> Questions
1. Answer these questions using the piece about Dorothy J. Macaione:
(a) What was the average life expectancy for Americans in 1970?
(b) In what year did Macaione graduate from St. Mary's Girls High School?
(c) What did Macaione tell Kal Ricker to do about the problems in his life?
2. Carry on the piece about Dorothy J. Macaione, picking up after its final sentence.

Imagine living 100 years. Dorothy J. Macaione lived 100 years and when she turned 50 in 1970 she still had another 50 years ahead of her at a time when 71 was the average life expectancy for Americans.
When she celebrated her birthday a month ago with women who were mostly half her age, the first words out of her mouth when her friends surprised her with cards, a birthday poster and cake was, “I am happy.”
Does happiness become habit by the time you hit 100 years or do you finally learn that happiness is an acquired skill perfected with practice?
Frequently given over to smiling and quick with a laugh, Macaione (pronounced “mackeeown”) had a one-line answer when asked the secret to longevity.
“I’ve had a lot of luck,” she replied.
Imagine living through the Depression with its deprivations and World War II with its deaths and dismemberments claiming the lives of friends, neighbors and loved ones.
Imagine outliving family members and friends even as you see the world change around you. Imagine living the first 50 years — certainly the first 20 or 30 years of your life — without air conditioning.
Dorothy Macaione’s life story read like a history of Lynn. One of nine children (she outlived seven siblings), she graduated from St. Mary’s Girls High School in 1937. She worked at T.W. Rogers and the River Works.
Her mother disapproved of Macaione joining the Girl Scouts of America. But Macaione talked her into becoming a scout leader and the rest, as they say, is history.
Macaione dedicated a good share of her long life and her energy and time to scouting. She earned the organization’s highest honors and logged volunteer hours even during the last year of her life at the Girl Scouts of Eastern Massachusetts Museum at Cedar Hill in Waltham.
Kal Ricker of Lynn frequently drove Macaione to the museum and back home to St. Theresa House. Their conversations turned more than once to problems in Ricker’s life and Macaione’s suggestions for solving them.
“She would tell me to ‘let go,'” Ricker recalled.
It’s fascinating and a little frightening to delve into the life of someone who has lived so long. Two of my friend’s mothers were children in the early 20th century at a time when the decision to send them off to live with someone else for economic or health reasons was not uncommon.
I remembered being told how my father’s mother lived as a girl in North Dakota at a time when life in that barren place meant keeping a stove glowing on winter nights and walking from the house to the barn with a rope tied around your waist in a snowstorm to ensure you did not get lost and freeze to death.

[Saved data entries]

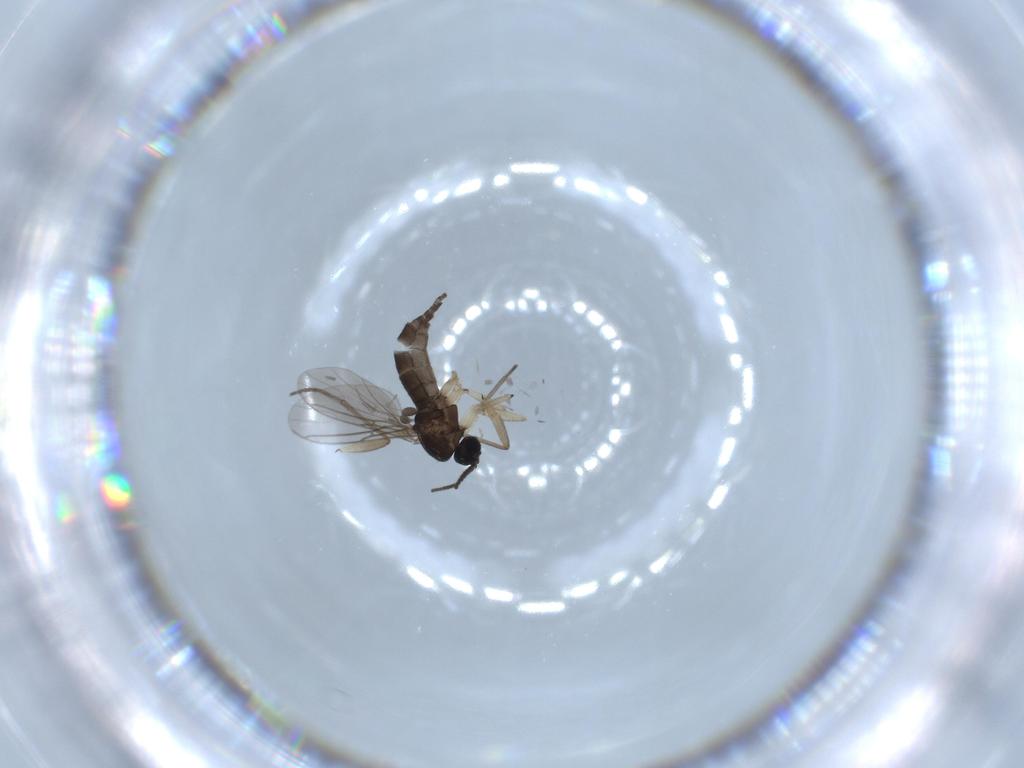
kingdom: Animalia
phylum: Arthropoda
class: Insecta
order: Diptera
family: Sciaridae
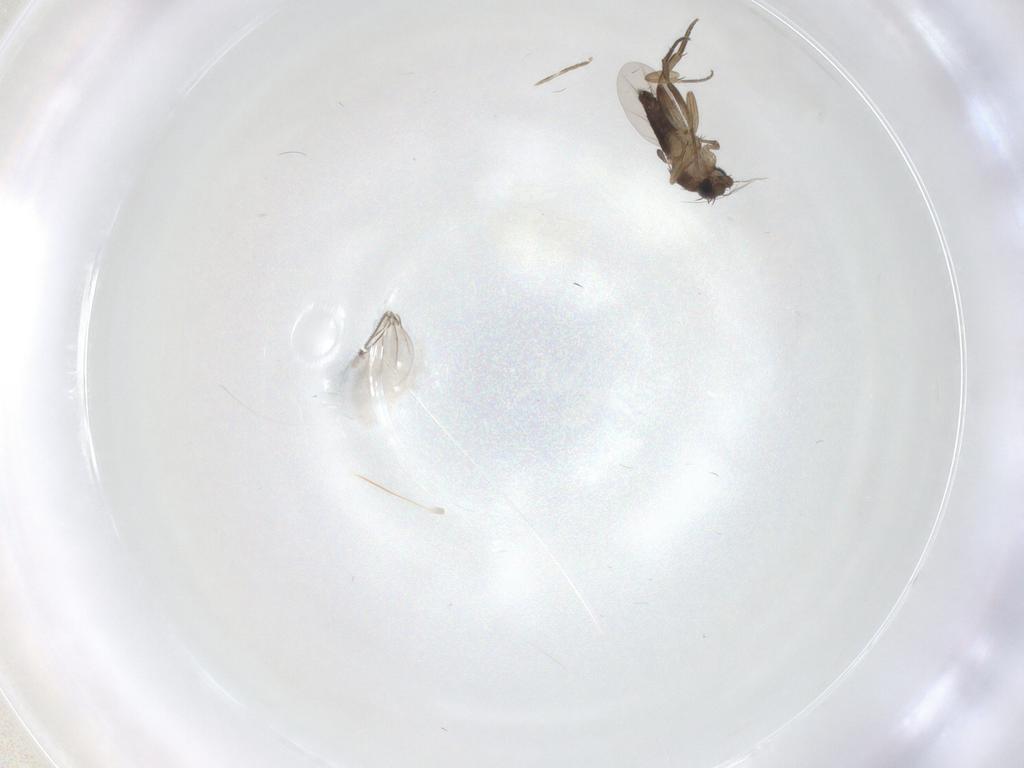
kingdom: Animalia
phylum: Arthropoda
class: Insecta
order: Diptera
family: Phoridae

==

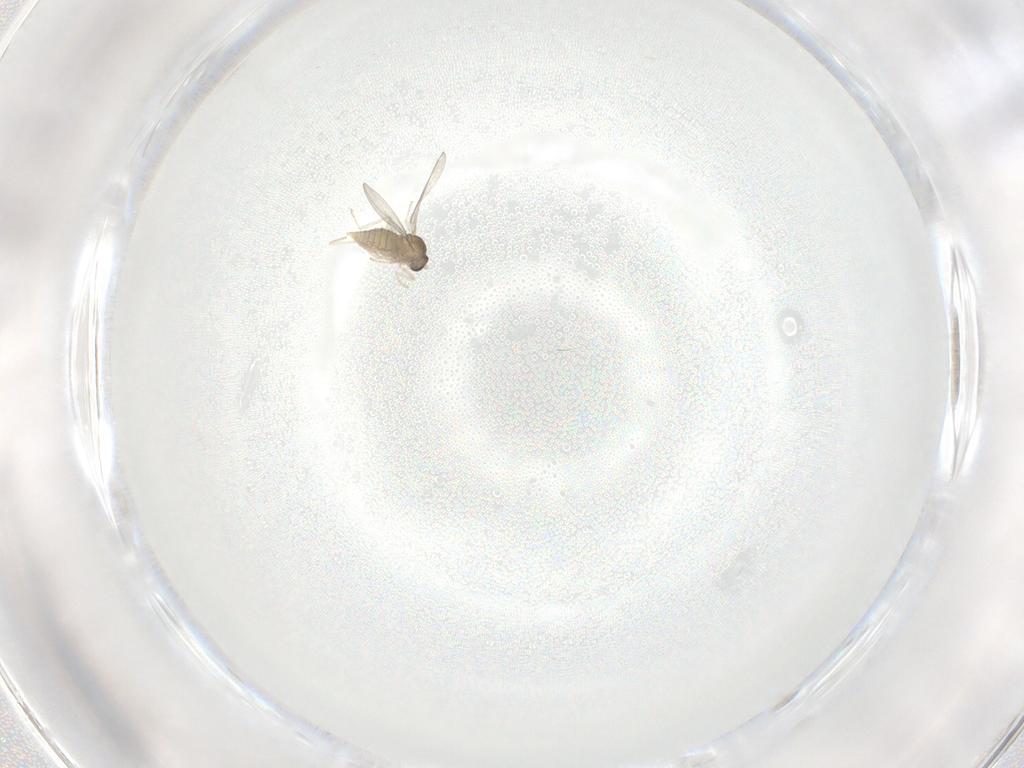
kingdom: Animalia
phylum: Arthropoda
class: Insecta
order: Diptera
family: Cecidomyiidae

> Outputs by task
1.
(a) 71
(b) 1937
(c) She told him to "let go."

2.
My friend Barbara in Vermont has flourished as an artist in her 90s. Along with her friend, Sally, she treated a sudden move from Louisiana to Washington D.C. necessitated by Hurricane Katrina as more of a lark than a trauma to be endured and bemoaned.
If you have lived to be 100 you grew up in an America where biases and prejudices were more pronounced but where most people rarely traveled more than a few miles from where they lived.
You grew up in an America where social services were rare, maybe non existent. Disabled, mentally ill and alcoholic family members lived with you because there was nowhere else to send them unless it was an institution. Phrases like “poor farm” existed in America when Dorothy and Barbara were children and ailments like the flu and polio slaughtered or deformed people with a merciless frequency medicine was incapable of fighting.
In the America of Dorothy’s youth, Imogene, Hazel and Gertrude were names for girls and Homer and Cyrus were male names. Electricity and telephones were relatively new inventions and interstate highways, vacations, chain stores and jet travel were nonexistent.
When Franklin D. Roosevelt told Americans they had “nothing to fear but fear itself,” he was talking about the great vast gulf of unknowns beyond the small circumference that defined every American’s life. But he was also, perhaps in more eloquent words, referencing one of Dorothy Macaione’s beliefs.
“I just feel we should all work to make things better for each other,” her obituary quotes her as saying.
Dorothy J. Macaione died on Feb. 7. Her smile lives on in hearts too many to count and her spirit of perseverance is a lesson for the rest of us to relearn every day.